Liraglutide-associated acute pancreatitis.
Am J Health Syst Pharm · 2012
Last updated 2026-05-28A 53-year-old man with type 2 diabetes developed sudden, severe abdominal pain after taking liraglutide for about two months. His blood tests showed extremely high levels of enzymes (amylase at 3,963 units/L and lipase over 15,000 units/L), and doctors diagnosed acute pancreatitis. Liraglutide was stopped, and after treatment, his symptoms and lab results returned to normal within eight days.
AI summary of the abstract below.
| Journal | Am J Health Syst Pharm, 2012 |
|---|---|
| Citations | 28 |
| Relative citation ratio | 1.25 |
| NIH percentile | 58 |
| Molecules | liraglutide |
Abstract
PURPOSE: A case of acute pancreatitis associated with liraglutide is reported.
SUMMARY: A 53-year-old African-American man (height, 185.4 cm; weight, 108.6 kg) with type 2 diabetes mellitus arrived at the emergency department (ED) with new-onset intolerable abdominal pain in the right upper quadrant and left upper quadrant that had appeared suddenly and lasted two to three hours. He had nausea but no vomiting, with tenderness in the epigastric region. In the ED, his serum amylase concentration was found to be extremely elevated (3,963 units/L), as was his serum lipase concentration (>15,000 units/L). In addition to type 2 diabetes, his medical history included hyperlipidemia, hypertension, peripheral neuropathy, erectile dysfunction, and obesity. His home medications included aspirin 81 mg orally daily, metformin 1000 mg orally every morning and 1500 mg every evening, simvastatin 80 mg orally daily at bedtime, tadalafil 20 mg orally as needed, glimepiride 4 mg orally twice daily, and liraglutide 1.2 mg subcutaneously daily. Two months before his arrival to the ED, the patient's dosage of liraglutide was increased from 0.6 to 1.2 mg subcutaneously daily. Radiographic data were obtained, and acute pancreatitis was diagnosed. Liraglutide was discontinued indefinitely after ruling out elevated triglycerides as the cause of pancreatitis. The patient was initiated on standard therapy for acute pancreatitis and discharged eight days later with complete resolution of symptoms and normal laboratory test values.
CONCLUSION: A 53-year-old man with type 2 diabetes mellitus developed a probable case of liraglutide-induced acute pancreatitis after receiving the drug for approximately two months.

> QUESTIONS TO ANSWER
#1 From the liraglutide case report, print the stretch from "Liraglutide-associated acute pancreatitis." through "within eight days." word for word.
#2 Answer these questions using the liraglutide case report:
(a) How many citations does the journal table list?
(b) What serum amylase concentration was measured in the emergency department?
(c) Two months before the emergency visit, to what daily dose was the patient's liraglutide raised, and from what dose?

> SOURCE DATA
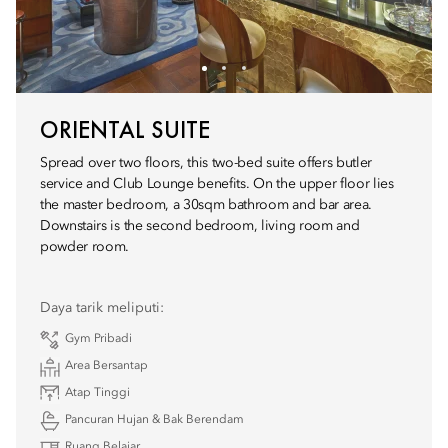
ORIENTAL SUITE
Spread over two floors, this two-bed suite offers butler
service and Club Lounge benefits. On the upper floor lies
the master bedroom, a 30sqm bathroom and bar area.
Downstairs is the second bedroom, living room and
powder room.
Daya tarik meliputi:
Gym Pribadi
Area Bersantap
Atap Tinggi
Pancuran Hujan & Bak Berendam
Ruang Belajar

> OUTPUTS FOR THE TASKS
#1
Liraglutide-associated acute pancreatitis.
Am J Health Syst Pharm · 2012
Last updated 2026-05-28A 53-year-old man with type 2 diabetes developed sudden, severe abdominal pain after taking liraglutide for about two months. His blood tests showed extremely high levels of enzymes (amylase at 3,963 units/L and lipase over 15,000 units/L), and doctors diagnosed acute pancreatitis. Liraglutide was stopped, and after treatment, his symptoms and lab results returned to normal within eight days.

#2
(a) 28
(b) 3,963 units/L
(c) It was raised to 1.2 mg subcutaneously daily from 0.6 mg.